If V be the potential of L-C-R circuit, then
$V^{2}=V_{R}^{2}+(V_{L}-V_{C})^{2}$
But $V_{R}=IR, V_{L}=I \times X_{L}$ and $V_{C}=I X_{C}$
$\therefore$ $V^{2}=I^{2}R^{2}+(IX_{L}-IX_{C})^{2}
= I^{2}[R^{2}+(X_{L}-X_{C})^{2}]$
$V/I=\sqrt{\{R^{2}+(X_{L}-X_{C})^{2}\}}$
V/I is called impedance of the circuit and is denoted by Z.
$\therefore$ $Z=\sqrt{\{R^{2}+(\omega L-\frac{1}{\omega C})^{2}\}}$
But $X_L=\omega L$ and $X_C=1 / \omega C$
\[\text { ∴ Impedance } Z=\sqrt{\left\{R^2+\left(\omega L-\frac{1}{\omega C}\right)^2\right\}}\] ...(1)
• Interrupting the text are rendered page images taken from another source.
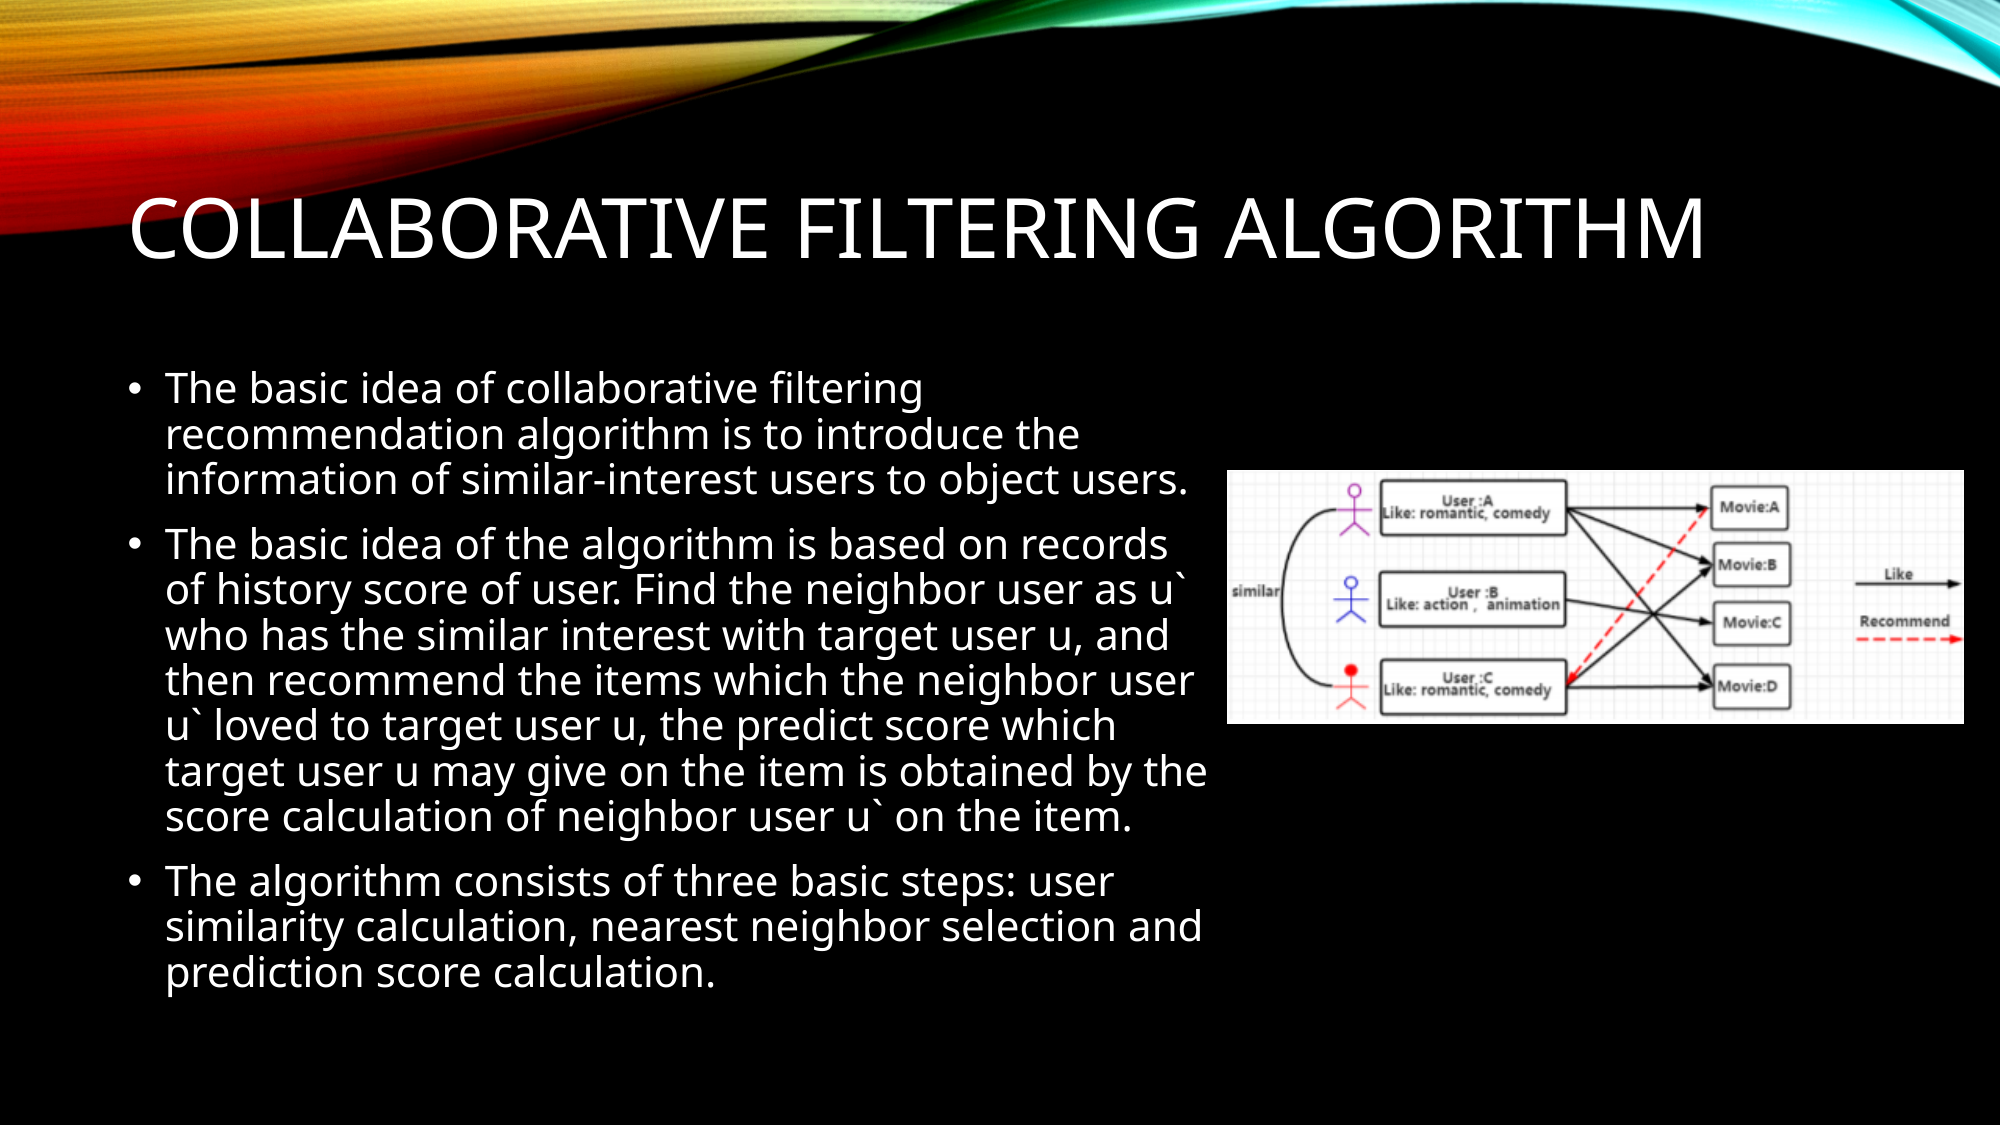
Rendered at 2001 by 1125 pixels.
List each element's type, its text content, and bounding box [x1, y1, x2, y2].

list The basic idea of collaborative filtering recommendation algorithm is to introduce the information of similar-interest users to object users. The basic idea of the algorithm is based on records of history score of user. Find the neighbor user as u` who has the similar interest with target user u, and then recommend the items which the neighbor user u` loved to target user u, the predict score which target user u may give on the item is obtained by the score calculation of neighbor user u` on the item. The algorithm consists of three basic steps: user similarity calculation, nearest neighbor selection and prediction score calculation. [112, 360, 1228, 1021]
picture [0, 0, 2000, 237]
picture [1227, 470, 1964, 725]
title Collaborative filtering algorithm [112, 125, 1888, 338]
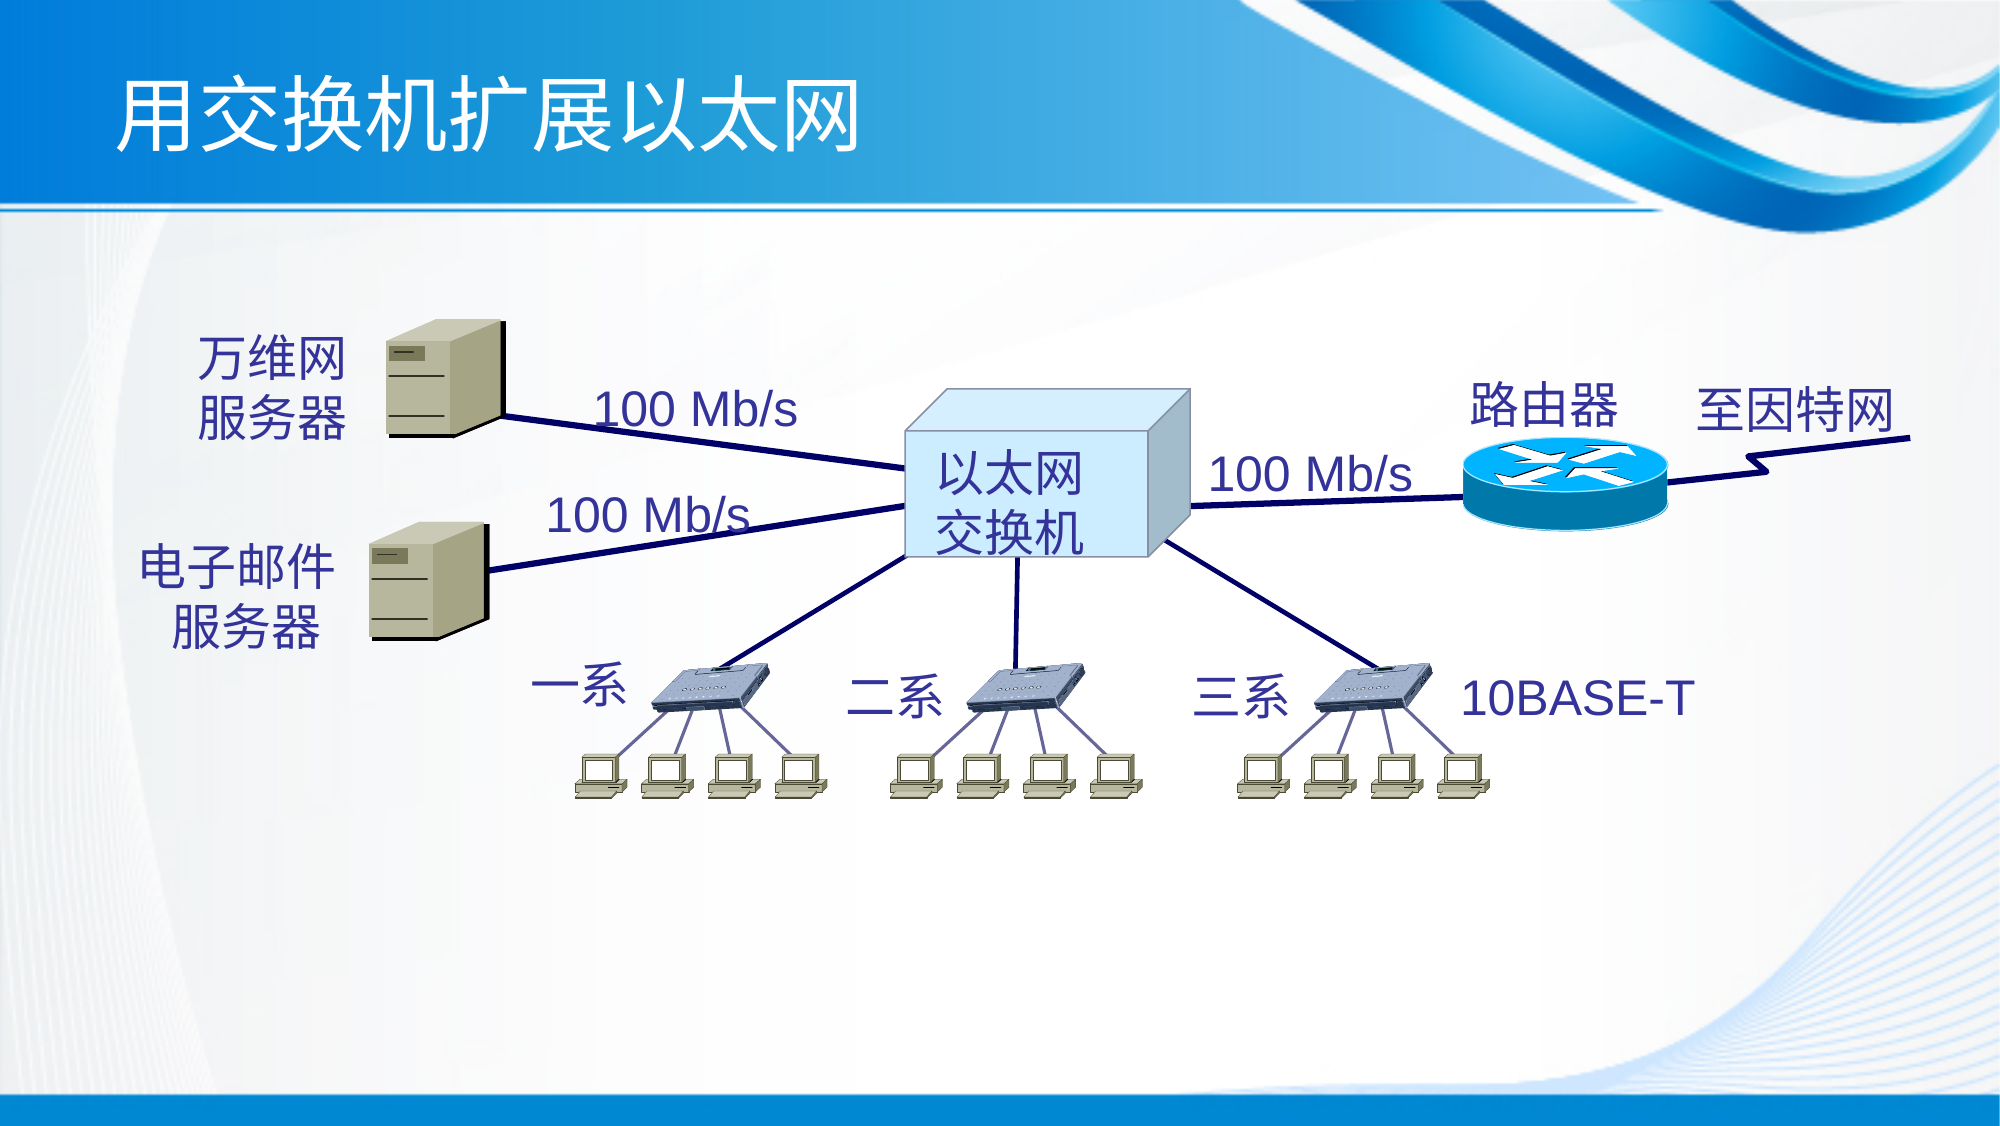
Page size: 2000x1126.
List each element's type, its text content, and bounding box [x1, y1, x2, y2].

text_box 路由器 [1451, 364, 1638, 443]
text_box 二系 [827, 656, 964, 735]
text_box 万维网 服务器 [179, 317, 366, 456]
text_box 100 Mb/s [574, 367, 817, 445]
text_box [905, 388, 1190, 430]
title 用交换机扩展以太网 [99, 45, 1900, 180]
text_box 10BASE-T [1442, 656, 1714, 735]
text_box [574, 662, 828, 799]
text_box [1236, 662, 1491, 799]
text_box [1674, 448, 1851, 482]
text_box 100 Mb/s [527, 473, 770, 552]
text_box 三系 [1173, 656, 1310, 735]
text_box 一系 [512, 645, 649, 723]
text_box 以太网 交换机 [916, 432, 1103, 571]
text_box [889, 662, 1144, 799]
text_box [905, 388, 1191, 557]
picture [0, 0, 2000, 1126]
text_box 至因特网 [1677, 369, 1914, 448]
text_box 100 Mb/s [1191, 432, 1432, 511]
text_box 电子邮件 服务器 [119, 526, 355, 665]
If $\phi$ be the phase difference between voltage V and current I from fig (b) ,
$\tan \phi=\frac{V_L-V_C}{V_R}=\frac{I\left(X_L-X_C\right)}{I R}$
\[\tan \phi=\frac{\left(X_L-X_C\right)}{R} \Rightarrow \tan \theta=\frac{\left(\omega L-\frac{1}{\omega C}\right)}{R} \ldots\] ...(2)
\[\text { ⇒ Phase difference } \phi= \operatorname { t a n } ^{-1}\left[\frac{\left(\omega L -\frac{ 1 }{\omega C }\right)}{ R }\right] \ldots\] ...(3)
Thus phase $\phi$ depends upon $R$ and relative values of $X_L$ and $X_{C^{\prime}}$.